A general manager (GM) in gridiron football is a sports management executive that typically oversees rosters and contracts for a team. GMs answer directly to the team's owner in such an organizational model and are viewed as the team's most senior position in football operations. Notable National Football League (NFL) general managers include Tex Schramm, Bill Polian, Ron Wolf, Bobby Beathard, Gil Brandt, and George Young.

== Professional football ==
The general manager (GM) is typically the head of football operations, which includes leading the scouting department and being responsible for handling free agent transactions and contract negotiations with players and coaches. The scouting department's role is to evaluate college football players entering the annual NFL draft. During the NFL Combine, general managers will interview players.

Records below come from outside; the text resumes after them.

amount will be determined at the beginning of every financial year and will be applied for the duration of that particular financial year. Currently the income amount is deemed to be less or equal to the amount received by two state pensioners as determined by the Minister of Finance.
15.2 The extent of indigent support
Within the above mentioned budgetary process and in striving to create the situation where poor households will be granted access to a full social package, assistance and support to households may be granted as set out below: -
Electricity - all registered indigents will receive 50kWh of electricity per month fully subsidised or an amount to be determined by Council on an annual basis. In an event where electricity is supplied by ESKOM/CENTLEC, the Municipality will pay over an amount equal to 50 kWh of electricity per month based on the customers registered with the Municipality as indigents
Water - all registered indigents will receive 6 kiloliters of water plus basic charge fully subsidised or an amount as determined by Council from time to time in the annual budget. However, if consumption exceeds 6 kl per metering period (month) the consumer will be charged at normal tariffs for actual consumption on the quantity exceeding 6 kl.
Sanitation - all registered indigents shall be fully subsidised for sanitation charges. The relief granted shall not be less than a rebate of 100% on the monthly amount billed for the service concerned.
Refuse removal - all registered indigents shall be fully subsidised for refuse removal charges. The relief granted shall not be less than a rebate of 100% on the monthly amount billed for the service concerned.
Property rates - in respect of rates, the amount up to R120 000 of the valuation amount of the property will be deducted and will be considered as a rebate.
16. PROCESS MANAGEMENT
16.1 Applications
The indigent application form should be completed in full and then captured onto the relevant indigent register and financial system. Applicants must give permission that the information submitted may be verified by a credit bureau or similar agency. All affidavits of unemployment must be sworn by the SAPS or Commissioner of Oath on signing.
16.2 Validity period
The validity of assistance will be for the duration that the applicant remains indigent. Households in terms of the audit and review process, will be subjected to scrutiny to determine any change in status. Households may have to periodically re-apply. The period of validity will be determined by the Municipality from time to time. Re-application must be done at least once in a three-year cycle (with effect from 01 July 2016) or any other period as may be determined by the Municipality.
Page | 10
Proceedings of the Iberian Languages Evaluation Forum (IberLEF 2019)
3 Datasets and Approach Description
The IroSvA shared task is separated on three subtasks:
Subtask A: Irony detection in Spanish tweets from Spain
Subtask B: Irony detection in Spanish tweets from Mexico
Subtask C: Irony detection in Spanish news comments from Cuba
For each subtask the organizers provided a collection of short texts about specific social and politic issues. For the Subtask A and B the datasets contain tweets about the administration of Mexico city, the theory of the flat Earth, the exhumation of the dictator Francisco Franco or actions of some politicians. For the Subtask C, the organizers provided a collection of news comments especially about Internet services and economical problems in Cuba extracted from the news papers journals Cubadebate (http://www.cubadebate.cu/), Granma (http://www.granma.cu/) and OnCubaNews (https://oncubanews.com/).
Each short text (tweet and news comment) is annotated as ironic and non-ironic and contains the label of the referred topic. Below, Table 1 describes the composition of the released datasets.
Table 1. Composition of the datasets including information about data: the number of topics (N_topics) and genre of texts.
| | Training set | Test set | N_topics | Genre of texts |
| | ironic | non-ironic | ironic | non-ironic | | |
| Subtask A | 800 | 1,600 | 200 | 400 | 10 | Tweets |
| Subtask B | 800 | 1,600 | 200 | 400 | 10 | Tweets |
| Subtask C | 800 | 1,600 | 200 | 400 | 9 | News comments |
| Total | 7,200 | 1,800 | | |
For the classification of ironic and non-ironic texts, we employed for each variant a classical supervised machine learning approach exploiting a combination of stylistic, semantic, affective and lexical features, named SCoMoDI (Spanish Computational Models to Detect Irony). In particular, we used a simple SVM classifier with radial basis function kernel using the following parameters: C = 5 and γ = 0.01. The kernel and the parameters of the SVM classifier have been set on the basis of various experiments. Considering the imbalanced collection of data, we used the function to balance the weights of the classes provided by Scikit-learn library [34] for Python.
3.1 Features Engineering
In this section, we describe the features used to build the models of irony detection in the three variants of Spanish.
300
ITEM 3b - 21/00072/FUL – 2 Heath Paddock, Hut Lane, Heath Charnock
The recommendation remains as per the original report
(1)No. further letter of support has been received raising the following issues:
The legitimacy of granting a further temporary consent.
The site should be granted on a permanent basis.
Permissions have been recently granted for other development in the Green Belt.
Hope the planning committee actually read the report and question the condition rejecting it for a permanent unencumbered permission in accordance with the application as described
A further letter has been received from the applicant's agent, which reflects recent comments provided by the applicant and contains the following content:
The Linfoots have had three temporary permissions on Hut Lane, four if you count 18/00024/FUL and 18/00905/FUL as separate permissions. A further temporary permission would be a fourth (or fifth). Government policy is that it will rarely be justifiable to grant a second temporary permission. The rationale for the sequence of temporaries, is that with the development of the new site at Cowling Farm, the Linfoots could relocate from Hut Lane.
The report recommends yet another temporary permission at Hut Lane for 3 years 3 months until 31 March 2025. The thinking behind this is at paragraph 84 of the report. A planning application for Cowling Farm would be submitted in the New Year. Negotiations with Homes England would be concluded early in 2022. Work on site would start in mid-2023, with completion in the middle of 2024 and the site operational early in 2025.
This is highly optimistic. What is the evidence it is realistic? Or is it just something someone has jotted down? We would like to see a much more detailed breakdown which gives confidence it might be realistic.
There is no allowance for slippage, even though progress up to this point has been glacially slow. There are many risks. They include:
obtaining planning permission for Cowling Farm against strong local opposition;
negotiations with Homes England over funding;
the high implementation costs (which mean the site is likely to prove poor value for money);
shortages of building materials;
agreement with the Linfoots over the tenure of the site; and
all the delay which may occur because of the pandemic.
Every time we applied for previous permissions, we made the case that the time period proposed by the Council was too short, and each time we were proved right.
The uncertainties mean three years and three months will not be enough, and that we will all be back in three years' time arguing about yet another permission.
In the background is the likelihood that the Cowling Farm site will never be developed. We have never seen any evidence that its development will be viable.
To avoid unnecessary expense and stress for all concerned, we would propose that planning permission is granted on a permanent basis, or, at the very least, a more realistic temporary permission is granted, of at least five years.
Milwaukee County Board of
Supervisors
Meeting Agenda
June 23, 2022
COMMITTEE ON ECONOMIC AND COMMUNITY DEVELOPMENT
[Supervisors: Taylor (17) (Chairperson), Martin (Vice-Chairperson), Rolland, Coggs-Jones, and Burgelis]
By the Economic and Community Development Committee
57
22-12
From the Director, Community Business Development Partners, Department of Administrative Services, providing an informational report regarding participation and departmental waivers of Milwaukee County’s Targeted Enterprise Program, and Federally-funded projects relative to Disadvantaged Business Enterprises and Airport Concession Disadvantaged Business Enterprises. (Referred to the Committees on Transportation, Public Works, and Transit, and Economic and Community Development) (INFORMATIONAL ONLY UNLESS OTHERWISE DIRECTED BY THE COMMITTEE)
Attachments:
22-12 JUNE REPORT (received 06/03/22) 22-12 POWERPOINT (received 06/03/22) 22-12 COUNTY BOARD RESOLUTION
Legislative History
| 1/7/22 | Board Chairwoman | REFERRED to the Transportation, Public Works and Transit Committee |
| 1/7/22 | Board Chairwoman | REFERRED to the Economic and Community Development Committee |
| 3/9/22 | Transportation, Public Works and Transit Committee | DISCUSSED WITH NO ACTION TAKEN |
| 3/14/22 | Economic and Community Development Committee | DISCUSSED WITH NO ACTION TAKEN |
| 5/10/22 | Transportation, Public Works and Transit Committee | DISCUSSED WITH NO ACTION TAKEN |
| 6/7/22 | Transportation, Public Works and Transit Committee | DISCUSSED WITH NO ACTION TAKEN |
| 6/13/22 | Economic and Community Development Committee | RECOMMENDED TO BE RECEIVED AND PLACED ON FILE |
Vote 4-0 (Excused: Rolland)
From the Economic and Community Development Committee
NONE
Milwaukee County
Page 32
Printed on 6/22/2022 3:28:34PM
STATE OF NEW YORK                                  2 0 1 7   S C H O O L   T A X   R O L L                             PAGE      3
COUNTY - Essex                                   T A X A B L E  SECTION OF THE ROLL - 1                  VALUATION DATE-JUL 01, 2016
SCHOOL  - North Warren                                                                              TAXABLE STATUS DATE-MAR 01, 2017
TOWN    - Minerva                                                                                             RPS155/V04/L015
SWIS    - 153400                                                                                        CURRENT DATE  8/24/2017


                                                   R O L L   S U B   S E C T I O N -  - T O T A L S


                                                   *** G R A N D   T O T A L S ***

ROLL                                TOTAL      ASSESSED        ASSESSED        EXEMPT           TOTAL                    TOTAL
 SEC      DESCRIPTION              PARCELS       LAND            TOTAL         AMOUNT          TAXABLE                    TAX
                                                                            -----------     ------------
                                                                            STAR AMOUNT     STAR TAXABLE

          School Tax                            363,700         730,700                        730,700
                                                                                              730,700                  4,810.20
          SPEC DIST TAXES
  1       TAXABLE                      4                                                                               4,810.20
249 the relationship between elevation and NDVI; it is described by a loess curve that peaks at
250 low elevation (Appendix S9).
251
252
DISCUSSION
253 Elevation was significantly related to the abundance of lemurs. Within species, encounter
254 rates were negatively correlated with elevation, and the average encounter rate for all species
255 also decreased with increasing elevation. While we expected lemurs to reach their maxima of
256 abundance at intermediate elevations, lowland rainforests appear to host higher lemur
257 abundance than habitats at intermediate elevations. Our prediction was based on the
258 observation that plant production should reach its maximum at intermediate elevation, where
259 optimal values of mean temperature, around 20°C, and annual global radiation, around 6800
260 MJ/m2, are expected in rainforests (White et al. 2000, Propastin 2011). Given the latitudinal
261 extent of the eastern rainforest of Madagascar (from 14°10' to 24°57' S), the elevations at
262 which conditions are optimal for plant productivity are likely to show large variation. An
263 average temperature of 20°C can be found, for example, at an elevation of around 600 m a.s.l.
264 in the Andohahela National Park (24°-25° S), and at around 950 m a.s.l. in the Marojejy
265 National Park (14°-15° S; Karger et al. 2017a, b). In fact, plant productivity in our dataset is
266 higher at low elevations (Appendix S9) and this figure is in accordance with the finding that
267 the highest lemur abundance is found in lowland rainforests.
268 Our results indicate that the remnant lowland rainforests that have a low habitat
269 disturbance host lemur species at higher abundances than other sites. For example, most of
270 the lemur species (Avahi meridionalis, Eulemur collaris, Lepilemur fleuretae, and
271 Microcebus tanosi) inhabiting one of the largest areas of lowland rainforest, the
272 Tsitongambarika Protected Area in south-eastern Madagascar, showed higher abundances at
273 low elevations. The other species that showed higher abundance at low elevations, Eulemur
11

Many GMs begin their front office career as an assistant scout and are promoted into roles such as director of college scouting or vice president of player personnel before being GM. The GM is also responsible for negotiating contracts with players and coaches. As with head coaches and some players, GMs are required by the NFL to attend press conferences with the media. During the season, general managers will work 100 hours or more a week. Pro Football Hall of Fame general managers include Tex Schramm, Bill Polian, Ron Wolf, Bobby Beathard, Gil Brandt, and George Young.

===NFL===

List of current NFL general managers
| Team | General manager | Since | Ref. |
|---|---|---|---|
| Arizona Cardinals | Monti Ossenfort | 2023 |  |
| Atlanta Falcons | Ian Cunningham | 2026 |  |
| Baltimore Ravens | Eric DeCosta | 2019 |  |
| Buffalo Bills | Brandon Beane | 2017 |  |
| Carolina Panthers | Dan Morgan | 2024 |  |
| Chicago Bears | Ryan Poles | 2022 |  |
| Cincinnati Bengals | Duke Tobin | 1999 |  |
| Cleveland Browns | Andrew Berry | 2020 |  |
| Dallas Cowboys | Jerry Jones | 1989 |  |
| Denver Broncos | George Paton | 2021 |  |
| Detroit Lions | Brad Holmes | 2021 |  |
| Green Bay Packers | Brian Gutekunst | 2018 |  |
| Houston Texans | Nick Caserio | 2021 |  |
| Indianapolis Colts | Chris Ballard | 2017 |  |
| Jacksonville Jaguars | James Gladstone | 2025 |  |
| Kansas City Chiefs | Brett Veach | 2017 |  |
| Las Vegas Raiders | John Spytek | 2025 |  |
| Los Angeles Chargers | Joe Hortiz | 2024 |  |
| Los Angeles Rams | Les Snead | 2012 |  |
| Miami Dolphins | Jon-Eric Sullivan | 2026 |  |
| Minnesota Vikings | Nolan Teasley | 2026 |  |
| New England Patriots | Eliot Wolf | 2024 |  |
| New Orleans Saints | Mickey Loomis | 2002 |  |
| New York Giants | Joe Schoen | 2022 |  |
| New York Jets | Darren Mougey | 2025 |  |
| Philadelphia Eagles | Howie Roseman | 2010 |  |
| Pittsburgh Steelers | Omar Khan | 2022 |  |
| San Francisco 49ers | John Lynch | 2017 |  |
| Seattle Seahawks | John Schneider | 2010 |  |
| Tampa Bay Buccaneers | Jason Licht | 2014 |  |
| Tennessee Titans | Mike Borgonzi | 2025 |  |
| Washington Commanders | Adam Peters | 2024 |  |

== College football ==
In the 2020s, the introduction of name, image, and likeness (NIL) and professionalization of college athletics led schools to hire NFL-style general managers to oversee personnel and scouting departments separate from the role of athletic directors. They were introduced with recruiting and staff management as the focus, but evolved as NCAA transfer portal rules relaxed and became a larger aspect of college roster building. Notable early hires include former NFL quarterback Andrew Luck for his alma mater Stanford, former NFL executive Michael Lombardi for North Carolina, and former NFL head coach Ron Rivera for California.